Elastic Search （ES）Java 入门实操（1）下载安装、概念

news2024/10/6 14:27:07

实现数据查询代码：Elastic Search（ES）Java 入门实操（2）搜索代码-CSDN博客

Elastic Search 官方描述，是一个分布式的搜素数据分析引擎，可以集中存储数据，快速完成搜索，微调相关性，进行强大的分析。

ES 中的索引、映射、文档和字段等概念和传统关系型数据库相似。可以结合数据库去理解。比如索引可以理解为表。

ES 使用了倒排索引机制来优化搜索效率。比如”唱跳rap篮球“，根据机制可能会为唱跳、rap、篮球分别建立索引，当我们搜索其中一个关键词，就能搜索出来相关的结果，然后通过正排索引来详细展示相关文章。

官方文档：Quick start | Elasticsearch Guide [7.17] | Elastic

下载安装

需要下载的有 Elastic Search 和 kibana（可视化界面）

Elastic Search 下载地址：Elasticsearch 7.17.21 | Elastic

kibana 下载地址：Install Kibana on Windows | Kibana Guide [7.17] | Elastic

推荐下载 7.17版本，避免出现其他问题。

下载完成后直接解压即可，路径名不要带有中文

在解压目录的 bin 目录下使用 cmd 命令 elasticsearch 就可以启动，访问端口 localhost:9200

同样的 kibana 也是在 bin 目录下启动 kibana 命令，可视化界面的端口号是 5601

在左侧边栏使用 Dev Tools 即可进入控制台使用 ES 自己的操作数据的语法

DSL

应用最广的，是 Json 格式，好理解，和 http 请求兼容

官方文档：Query DSL | Elasticsearch Guide [7.17] | Elastic

新增数据

井号后面是注释，实际使用不需要

注意：当添加新数据时如果不指定 id ，ES 会自动生成，类型是 string 类型，如果需要在代码层面和 MySQL 同步，最好是新增的时候指定 id ，避免出现类型不同等其他问题。

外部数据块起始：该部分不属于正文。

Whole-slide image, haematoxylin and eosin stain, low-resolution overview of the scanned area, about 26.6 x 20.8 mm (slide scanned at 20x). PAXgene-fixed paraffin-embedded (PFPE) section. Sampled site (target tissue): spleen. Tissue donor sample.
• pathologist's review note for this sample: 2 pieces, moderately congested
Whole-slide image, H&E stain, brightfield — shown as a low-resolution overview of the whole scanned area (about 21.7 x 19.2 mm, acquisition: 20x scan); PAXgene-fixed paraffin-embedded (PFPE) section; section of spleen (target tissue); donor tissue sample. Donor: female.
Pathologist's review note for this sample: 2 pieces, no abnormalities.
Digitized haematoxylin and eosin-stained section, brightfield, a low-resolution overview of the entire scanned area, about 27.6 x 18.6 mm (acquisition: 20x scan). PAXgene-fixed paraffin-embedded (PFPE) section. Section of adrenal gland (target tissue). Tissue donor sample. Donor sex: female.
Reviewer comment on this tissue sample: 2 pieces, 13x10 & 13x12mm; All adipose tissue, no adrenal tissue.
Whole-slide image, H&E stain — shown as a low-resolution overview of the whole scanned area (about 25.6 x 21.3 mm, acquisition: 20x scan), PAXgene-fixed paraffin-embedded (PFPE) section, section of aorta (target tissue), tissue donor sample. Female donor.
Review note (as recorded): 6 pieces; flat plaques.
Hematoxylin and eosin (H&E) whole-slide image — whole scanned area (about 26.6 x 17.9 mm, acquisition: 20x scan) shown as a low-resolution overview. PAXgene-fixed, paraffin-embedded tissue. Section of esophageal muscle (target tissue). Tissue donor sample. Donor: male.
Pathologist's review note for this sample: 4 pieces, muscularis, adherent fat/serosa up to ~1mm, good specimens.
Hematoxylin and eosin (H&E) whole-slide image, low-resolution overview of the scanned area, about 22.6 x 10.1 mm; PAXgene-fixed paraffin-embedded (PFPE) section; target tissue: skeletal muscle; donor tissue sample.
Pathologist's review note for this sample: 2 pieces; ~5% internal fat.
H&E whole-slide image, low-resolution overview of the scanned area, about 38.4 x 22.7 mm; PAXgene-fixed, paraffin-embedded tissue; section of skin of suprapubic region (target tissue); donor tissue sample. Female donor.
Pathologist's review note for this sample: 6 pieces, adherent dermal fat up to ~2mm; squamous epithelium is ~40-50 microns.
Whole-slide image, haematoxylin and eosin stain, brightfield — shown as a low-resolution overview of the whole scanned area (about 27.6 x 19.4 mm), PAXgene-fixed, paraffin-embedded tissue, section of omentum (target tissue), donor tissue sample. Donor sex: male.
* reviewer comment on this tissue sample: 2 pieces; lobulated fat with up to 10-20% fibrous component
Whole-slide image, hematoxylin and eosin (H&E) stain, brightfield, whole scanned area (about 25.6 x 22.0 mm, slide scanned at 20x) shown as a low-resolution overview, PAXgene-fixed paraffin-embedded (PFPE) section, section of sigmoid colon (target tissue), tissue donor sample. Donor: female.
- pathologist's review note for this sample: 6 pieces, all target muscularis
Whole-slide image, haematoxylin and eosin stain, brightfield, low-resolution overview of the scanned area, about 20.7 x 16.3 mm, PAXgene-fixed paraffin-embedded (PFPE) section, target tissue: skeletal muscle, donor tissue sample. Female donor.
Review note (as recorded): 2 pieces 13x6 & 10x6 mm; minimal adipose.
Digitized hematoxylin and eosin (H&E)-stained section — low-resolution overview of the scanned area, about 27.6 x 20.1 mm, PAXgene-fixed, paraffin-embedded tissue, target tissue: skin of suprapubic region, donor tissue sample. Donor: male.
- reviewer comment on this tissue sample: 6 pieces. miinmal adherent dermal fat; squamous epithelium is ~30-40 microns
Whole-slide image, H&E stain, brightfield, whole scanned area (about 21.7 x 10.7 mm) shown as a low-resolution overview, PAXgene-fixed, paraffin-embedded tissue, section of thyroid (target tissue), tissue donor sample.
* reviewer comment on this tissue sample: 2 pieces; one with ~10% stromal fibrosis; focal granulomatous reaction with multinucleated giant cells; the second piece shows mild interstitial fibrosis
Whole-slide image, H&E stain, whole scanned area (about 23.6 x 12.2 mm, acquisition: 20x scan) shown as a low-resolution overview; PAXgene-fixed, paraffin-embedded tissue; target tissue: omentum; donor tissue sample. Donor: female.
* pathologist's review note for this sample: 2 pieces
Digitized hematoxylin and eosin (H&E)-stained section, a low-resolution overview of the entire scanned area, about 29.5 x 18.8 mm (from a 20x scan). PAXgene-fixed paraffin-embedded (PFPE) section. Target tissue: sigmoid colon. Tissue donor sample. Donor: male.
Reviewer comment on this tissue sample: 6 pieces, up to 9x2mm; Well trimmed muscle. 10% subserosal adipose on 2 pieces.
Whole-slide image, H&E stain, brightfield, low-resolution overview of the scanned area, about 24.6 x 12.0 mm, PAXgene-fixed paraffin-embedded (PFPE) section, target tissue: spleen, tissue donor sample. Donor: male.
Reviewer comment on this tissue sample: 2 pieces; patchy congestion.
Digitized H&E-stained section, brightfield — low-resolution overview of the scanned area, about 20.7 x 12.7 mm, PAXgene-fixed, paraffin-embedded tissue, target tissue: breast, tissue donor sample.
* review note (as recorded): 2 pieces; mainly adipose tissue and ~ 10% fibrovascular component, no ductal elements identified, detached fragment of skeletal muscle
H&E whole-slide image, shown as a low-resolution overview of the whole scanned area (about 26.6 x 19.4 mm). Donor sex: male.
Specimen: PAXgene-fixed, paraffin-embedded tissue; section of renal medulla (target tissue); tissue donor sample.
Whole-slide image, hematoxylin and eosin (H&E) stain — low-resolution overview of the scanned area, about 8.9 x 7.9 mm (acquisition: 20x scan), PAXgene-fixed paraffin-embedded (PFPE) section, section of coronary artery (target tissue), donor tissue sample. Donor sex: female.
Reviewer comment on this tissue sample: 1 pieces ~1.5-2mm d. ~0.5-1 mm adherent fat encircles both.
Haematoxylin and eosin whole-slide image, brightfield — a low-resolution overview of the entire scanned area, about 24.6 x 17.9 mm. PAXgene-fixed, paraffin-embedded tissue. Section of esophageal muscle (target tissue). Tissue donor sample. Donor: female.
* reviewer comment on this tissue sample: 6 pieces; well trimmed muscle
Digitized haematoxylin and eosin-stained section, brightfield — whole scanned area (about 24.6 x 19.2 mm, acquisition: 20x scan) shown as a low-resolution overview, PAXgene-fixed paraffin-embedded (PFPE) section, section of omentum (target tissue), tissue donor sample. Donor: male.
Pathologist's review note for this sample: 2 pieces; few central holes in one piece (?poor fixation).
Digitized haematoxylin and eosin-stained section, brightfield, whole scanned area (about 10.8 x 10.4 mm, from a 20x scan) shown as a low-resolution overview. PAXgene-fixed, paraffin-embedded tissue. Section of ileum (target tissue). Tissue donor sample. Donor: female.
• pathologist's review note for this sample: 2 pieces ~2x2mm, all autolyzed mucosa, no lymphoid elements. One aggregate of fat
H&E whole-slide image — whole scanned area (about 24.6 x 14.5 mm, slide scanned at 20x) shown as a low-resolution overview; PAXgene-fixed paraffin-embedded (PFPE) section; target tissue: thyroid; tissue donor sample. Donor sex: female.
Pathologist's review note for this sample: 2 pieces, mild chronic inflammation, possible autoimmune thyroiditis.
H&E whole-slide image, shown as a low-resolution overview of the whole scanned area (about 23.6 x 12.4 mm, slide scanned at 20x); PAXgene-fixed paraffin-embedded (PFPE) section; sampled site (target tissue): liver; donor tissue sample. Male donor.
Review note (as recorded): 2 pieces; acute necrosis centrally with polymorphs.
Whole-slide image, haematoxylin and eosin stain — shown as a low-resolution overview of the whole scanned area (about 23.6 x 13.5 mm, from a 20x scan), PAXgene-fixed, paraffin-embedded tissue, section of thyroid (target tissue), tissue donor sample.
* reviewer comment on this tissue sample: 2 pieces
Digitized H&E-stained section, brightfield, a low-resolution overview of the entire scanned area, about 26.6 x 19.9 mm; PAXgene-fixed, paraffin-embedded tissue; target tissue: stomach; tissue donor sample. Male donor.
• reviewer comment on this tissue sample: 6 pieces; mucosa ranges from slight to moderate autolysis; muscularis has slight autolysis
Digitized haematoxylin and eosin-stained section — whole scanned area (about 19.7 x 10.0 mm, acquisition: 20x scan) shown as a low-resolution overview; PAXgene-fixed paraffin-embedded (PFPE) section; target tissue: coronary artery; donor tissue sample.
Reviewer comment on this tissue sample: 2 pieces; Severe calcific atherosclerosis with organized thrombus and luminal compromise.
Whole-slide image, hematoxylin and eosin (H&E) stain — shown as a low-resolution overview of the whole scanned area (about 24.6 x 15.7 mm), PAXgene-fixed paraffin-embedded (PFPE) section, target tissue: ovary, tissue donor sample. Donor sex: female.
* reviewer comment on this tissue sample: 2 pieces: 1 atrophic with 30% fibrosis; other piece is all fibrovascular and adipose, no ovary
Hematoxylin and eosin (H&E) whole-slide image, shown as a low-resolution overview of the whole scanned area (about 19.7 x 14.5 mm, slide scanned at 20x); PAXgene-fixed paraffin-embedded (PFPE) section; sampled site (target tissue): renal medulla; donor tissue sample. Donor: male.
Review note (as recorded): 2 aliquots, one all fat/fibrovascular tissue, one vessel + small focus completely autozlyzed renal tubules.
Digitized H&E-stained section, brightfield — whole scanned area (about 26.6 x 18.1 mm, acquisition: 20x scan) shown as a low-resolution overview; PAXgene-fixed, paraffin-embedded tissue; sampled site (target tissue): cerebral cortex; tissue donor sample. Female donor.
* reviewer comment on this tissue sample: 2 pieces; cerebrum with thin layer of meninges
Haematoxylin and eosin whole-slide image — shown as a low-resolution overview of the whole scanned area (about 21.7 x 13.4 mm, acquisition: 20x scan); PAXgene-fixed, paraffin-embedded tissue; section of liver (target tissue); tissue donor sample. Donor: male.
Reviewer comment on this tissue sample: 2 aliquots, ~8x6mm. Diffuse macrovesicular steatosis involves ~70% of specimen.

POST#请求的类型 post_1#表的名称 /_doc/ 5#id
{ #字段和数据
  "title": "kun",
  "desc": "唱跳"
}

#结果
{
  "_index" : "post_v1",
  "_type" : "_doc",
  "_id" : "5",
  "_version" : 1,
  "result" : "created",
  "_shards" : {
    "total" : 2,
    "successful" : 1,
    "failed" : 0
  },
  "_seq_no" : 6,
  "_primary_term" : 3
}

查询

#查询对应的表
GET post_v1/_search
#根据 id 查询
GET post_v1/_doc/5

修改

POST post_v1/_doc/5
{
  "title": "cxk",
  "desc": "ctrl"
}

实际修改数据和新增数据格式差不多，只需要指定对应的 id 即可，如果表（索引）中没有对应的 id，就会直接创建新的数据。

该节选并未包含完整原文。